We had to deal with all this growth, as a university isn't the easiest place to have a very large group. In 2015, Balraj Singh (who had made huge contributions to the Mirage TCP/IP stack) Thomas Gazagnaire and myself founded Unikernel Systems along with Jeremy Yallop, Thomas Leonard, Magnus Skjegstad, Mindy Preston, Justin Cormack, David Sheets, Amir Chaudhry, and Dave Scott. After a fun few months pitching to west coast VCs in California (including fun chats with the likes of Jerry Yang), Peter Fenton from Benchmark convinced us to meet Solomon Hykes over at Docker. This conversation changed the course of our careers, as he shared his vision for the future of containerisation and how unikernels could fit in there.

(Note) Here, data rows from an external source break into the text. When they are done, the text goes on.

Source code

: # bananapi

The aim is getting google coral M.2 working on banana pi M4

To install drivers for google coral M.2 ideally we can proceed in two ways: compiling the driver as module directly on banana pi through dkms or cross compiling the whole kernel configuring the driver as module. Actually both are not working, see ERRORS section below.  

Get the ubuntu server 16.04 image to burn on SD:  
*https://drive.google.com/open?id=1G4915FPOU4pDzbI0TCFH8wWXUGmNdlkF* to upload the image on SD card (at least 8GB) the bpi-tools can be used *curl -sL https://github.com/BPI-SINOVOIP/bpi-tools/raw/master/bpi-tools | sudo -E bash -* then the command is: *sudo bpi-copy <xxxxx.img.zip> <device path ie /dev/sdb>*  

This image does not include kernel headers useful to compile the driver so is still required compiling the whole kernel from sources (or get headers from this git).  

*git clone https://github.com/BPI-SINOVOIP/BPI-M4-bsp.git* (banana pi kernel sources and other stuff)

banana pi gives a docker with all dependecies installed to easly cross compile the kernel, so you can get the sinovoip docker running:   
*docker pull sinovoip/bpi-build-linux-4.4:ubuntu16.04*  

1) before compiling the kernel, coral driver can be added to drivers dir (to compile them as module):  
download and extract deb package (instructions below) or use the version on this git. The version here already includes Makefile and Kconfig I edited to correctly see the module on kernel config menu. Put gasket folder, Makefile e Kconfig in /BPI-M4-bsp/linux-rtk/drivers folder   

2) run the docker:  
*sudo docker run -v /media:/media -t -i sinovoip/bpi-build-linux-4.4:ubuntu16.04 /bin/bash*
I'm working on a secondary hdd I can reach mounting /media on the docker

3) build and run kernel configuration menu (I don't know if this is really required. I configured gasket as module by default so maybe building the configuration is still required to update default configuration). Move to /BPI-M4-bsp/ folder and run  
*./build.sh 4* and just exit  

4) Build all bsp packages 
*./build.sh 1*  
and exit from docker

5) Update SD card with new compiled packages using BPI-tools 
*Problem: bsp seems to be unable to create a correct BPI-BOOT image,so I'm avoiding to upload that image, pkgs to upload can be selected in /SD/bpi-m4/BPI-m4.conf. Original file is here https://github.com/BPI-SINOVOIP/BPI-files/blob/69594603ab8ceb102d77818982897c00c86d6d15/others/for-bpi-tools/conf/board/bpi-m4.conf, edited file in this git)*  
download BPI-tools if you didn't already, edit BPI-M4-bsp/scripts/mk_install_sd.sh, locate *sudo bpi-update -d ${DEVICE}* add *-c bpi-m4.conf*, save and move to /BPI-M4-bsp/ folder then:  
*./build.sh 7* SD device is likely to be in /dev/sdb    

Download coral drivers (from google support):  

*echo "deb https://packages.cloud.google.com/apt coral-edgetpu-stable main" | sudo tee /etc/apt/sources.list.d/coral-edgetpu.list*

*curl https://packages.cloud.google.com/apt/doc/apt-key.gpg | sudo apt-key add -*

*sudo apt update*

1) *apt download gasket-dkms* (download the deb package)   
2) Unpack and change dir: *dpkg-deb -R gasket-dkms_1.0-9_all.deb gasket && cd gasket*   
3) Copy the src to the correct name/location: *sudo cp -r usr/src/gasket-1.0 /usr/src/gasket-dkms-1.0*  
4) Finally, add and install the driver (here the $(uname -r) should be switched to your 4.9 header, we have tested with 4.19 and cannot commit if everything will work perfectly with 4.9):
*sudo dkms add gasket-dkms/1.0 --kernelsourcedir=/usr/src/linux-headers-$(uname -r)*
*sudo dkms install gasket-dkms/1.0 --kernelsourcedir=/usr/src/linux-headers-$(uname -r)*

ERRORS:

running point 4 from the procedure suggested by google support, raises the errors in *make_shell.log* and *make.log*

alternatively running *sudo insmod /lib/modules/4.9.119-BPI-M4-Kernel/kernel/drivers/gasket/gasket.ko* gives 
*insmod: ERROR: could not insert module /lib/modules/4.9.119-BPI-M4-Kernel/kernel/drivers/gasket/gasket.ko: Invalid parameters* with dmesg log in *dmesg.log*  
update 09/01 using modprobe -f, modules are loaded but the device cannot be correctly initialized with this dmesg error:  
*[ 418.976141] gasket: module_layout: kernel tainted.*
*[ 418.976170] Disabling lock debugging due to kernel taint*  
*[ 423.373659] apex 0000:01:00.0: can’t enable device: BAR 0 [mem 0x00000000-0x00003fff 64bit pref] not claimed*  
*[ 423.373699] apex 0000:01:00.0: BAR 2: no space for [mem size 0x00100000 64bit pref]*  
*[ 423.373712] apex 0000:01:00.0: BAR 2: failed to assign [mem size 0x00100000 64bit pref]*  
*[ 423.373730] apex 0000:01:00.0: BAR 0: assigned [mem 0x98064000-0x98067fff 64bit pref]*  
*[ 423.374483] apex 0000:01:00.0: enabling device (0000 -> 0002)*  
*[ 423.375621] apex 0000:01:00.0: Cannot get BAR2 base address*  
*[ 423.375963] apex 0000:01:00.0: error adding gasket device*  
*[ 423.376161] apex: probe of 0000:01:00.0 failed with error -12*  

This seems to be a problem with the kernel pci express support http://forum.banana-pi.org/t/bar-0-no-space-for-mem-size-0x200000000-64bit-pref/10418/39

A short set of negotiations later, and Unikernel Systems was acquired by Docker in 2016. We spent a very fun couple of years commercialising the technology and incorporating it into Docker for Desktop. Our work ended up shipping as Docker for Desktop which remains one of the most popular developer tools in the world, and I describe its architecture in this talk.

Unikernels in 2021

Our startup aside, the core development of MirageOS continued to be nicely distributed in several spinouts:

• KC Sivaramakrishnan and Gemma Gordon founded OCLC in 2016 as a commercial spinout from the university group to drive OCaml tooling and core compiler development.
• Hannes Mehnert setup the <robur.io> cooperative in late 2017 with a large set of Mirage projects.
• Thomas Gazagnaire founded Tarides in 2018 after leaving Docker, where they maintain MirageOS and drive development of the Irmin storage stack in particular.

The wider industry also saw a number of interesting spinouts, as many other communities also latched on to the ideas of unikernels and began their own language-specific and domain-specific versions. I joined the advisory boards of IncludeOS (now sadly defunct) and Zededa (now thankfully going from strength to strength in edge computing) to help guide strategy and adoption outside of just MirageOS. Dr Pierre Oliver maintains a great list of unikernel papers where you can see the diversity and interest in unikernels. One of the most exciting implementations of a C-based unikernel can be found in Unikraft.

As for my interest in unikernels moving forward? My heart always remains in finding the intersection of safety and performance, which means I mostly pay attention to language-based approaches. MirageOS continues to thrive (particularly with the effect system being integrated into OCaml in 2022, which will really change the way we develop OCaml code for embedded systems). Since 2020, I've been investigating the application of DIFC to embedded infrastructure, for example via Snape: The Dark Art of Handling Heterogeneous Enclaves.